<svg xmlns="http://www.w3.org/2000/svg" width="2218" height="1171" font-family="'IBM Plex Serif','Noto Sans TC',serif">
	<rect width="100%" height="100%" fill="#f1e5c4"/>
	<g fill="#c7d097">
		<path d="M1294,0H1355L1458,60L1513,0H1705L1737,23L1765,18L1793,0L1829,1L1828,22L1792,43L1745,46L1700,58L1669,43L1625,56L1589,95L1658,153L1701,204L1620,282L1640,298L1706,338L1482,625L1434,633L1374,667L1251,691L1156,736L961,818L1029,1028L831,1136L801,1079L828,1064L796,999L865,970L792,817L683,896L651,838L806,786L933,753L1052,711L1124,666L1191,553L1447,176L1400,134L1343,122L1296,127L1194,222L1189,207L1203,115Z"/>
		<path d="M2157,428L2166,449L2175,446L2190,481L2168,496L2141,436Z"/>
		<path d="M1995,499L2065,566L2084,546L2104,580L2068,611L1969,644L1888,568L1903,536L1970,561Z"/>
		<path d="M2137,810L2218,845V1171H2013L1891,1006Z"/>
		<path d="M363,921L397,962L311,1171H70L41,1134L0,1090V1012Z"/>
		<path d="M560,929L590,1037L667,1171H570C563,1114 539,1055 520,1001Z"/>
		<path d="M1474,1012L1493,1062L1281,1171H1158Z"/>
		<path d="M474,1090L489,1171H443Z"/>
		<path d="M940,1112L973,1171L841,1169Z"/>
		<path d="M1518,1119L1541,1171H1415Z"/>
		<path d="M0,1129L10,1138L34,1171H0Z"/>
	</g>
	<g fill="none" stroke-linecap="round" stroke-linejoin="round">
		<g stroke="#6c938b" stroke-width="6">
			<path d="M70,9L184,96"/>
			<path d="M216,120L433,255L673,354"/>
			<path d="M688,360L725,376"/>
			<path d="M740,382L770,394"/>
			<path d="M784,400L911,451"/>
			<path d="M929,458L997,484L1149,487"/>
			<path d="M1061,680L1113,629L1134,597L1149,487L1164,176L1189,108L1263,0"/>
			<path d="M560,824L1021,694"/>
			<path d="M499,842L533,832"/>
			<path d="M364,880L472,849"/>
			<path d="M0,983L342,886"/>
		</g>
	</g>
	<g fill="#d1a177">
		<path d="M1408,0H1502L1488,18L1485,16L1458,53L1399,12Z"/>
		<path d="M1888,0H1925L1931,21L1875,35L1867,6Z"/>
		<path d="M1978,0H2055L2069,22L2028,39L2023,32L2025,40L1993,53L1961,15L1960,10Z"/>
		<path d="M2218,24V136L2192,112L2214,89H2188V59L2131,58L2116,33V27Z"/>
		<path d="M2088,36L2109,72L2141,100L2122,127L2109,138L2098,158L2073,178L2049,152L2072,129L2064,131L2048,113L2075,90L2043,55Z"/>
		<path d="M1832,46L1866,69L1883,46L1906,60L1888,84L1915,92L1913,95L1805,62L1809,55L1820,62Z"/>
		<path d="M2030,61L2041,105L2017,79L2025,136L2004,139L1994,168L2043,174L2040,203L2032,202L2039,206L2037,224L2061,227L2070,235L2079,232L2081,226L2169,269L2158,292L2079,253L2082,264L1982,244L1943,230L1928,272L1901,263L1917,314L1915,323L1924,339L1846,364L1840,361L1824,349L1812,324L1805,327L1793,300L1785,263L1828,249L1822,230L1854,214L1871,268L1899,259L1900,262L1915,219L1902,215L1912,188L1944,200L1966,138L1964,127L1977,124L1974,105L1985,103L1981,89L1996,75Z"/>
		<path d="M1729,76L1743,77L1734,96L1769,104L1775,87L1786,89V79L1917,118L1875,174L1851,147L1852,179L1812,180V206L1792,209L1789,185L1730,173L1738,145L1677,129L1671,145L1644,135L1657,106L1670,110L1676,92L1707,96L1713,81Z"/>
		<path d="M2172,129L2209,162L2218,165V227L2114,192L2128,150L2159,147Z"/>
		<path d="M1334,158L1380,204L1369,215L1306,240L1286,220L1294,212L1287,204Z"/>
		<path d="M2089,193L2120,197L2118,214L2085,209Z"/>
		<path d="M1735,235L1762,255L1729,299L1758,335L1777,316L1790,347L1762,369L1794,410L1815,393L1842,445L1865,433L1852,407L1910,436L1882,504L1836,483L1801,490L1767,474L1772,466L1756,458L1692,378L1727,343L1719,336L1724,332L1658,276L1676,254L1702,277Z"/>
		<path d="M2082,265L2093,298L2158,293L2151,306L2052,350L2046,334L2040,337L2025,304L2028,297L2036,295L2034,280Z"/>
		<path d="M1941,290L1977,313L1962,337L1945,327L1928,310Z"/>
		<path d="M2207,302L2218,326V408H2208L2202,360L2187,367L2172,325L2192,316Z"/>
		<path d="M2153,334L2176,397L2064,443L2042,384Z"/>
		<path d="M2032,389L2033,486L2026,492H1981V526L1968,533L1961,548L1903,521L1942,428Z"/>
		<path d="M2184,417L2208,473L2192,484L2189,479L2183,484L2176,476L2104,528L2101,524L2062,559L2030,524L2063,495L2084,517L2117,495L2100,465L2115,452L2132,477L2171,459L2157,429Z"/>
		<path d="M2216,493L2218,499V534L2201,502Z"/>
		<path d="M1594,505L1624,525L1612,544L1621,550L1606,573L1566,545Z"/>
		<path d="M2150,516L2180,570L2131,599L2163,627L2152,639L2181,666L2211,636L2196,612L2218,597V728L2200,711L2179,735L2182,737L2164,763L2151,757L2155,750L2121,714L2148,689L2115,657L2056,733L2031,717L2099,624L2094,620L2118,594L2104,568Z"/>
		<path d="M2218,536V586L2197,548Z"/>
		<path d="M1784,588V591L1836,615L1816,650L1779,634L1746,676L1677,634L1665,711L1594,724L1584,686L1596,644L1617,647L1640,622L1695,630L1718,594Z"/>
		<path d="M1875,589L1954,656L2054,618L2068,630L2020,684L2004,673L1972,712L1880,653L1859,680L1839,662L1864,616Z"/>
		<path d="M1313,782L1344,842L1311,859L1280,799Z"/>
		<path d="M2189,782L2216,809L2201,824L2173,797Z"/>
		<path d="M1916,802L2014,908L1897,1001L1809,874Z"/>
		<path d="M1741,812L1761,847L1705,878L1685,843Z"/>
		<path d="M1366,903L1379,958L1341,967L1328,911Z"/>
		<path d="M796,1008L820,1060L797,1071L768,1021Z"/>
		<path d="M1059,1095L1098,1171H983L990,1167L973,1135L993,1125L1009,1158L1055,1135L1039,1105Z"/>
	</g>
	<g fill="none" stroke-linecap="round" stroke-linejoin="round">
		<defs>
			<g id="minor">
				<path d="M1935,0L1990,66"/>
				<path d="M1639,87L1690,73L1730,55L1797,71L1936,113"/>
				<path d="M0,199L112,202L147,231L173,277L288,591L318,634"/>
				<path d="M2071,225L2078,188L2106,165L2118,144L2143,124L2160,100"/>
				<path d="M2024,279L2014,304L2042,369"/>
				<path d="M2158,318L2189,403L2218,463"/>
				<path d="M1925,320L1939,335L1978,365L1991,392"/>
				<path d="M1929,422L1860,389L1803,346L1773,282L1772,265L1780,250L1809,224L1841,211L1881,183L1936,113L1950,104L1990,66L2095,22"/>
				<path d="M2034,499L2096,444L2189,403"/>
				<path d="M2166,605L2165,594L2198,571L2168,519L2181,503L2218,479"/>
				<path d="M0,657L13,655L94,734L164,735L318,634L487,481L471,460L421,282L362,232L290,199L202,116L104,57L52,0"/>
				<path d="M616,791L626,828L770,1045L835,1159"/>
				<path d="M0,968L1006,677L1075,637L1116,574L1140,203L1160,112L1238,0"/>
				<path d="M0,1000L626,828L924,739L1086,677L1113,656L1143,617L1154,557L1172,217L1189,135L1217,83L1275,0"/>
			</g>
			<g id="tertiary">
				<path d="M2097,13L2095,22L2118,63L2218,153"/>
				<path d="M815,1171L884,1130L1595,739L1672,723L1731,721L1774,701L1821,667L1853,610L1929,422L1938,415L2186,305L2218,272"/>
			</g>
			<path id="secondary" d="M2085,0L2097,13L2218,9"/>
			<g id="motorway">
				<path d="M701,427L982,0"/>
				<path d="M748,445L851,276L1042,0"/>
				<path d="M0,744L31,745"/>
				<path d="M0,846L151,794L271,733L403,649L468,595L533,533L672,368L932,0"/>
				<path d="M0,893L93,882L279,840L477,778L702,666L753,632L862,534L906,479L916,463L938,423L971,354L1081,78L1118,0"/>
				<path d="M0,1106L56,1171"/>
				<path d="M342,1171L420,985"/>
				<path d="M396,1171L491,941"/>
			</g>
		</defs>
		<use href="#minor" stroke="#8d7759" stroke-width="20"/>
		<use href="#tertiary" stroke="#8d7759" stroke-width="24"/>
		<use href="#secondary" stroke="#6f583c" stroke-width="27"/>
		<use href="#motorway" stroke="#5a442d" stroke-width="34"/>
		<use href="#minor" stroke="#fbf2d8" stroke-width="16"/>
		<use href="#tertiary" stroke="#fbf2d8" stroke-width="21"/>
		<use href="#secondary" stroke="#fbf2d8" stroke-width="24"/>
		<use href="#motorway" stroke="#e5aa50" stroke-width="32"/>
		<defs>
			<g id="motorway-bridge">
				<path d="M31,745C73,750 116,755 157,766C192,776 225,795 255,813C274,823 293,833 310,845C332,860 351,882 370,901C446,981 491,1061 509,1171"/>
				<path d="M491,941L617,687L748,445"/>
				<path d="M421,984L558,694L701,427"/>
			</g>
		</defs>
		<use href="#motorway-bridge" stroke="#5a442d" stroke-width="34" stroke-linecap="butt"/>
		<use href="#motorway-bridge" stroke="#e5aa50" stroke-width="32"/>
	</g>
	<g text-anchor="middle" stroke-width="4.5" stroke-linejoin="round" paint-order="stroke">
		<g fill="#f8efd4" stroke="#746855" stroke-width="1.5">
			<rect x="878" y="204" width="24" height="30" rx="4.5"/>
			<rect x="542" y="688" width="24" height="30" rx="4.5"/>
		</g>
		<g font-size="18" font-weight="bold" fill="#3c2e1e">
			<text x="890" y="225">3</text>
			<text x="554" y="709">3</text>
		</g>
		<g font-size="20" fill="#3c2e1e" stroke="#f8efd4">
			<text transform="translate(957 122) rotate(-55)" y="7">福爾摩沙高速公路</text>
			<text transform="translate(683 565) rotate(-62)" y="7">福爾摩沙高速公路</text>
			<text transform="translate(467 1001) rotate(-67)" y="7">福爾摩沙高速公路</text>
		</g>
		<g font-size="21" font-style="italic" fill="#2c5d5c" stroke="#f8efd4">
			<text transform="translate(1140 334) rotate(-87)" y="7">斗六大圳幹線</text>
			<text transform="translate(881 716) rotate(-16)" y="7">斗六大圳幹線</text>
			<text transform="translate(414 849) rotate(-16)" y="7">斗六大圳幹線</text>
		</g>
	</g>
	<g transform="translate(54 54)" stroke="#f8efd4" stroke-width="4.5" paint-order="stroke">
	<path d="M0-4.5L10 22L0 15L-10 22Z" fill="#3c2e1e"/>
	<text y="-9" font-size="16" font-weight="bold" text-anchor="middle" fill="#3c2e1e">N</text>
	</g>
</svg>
---*---
## Required action
Please say only the number of lines in the data that hold "anchor".

## Answer area
2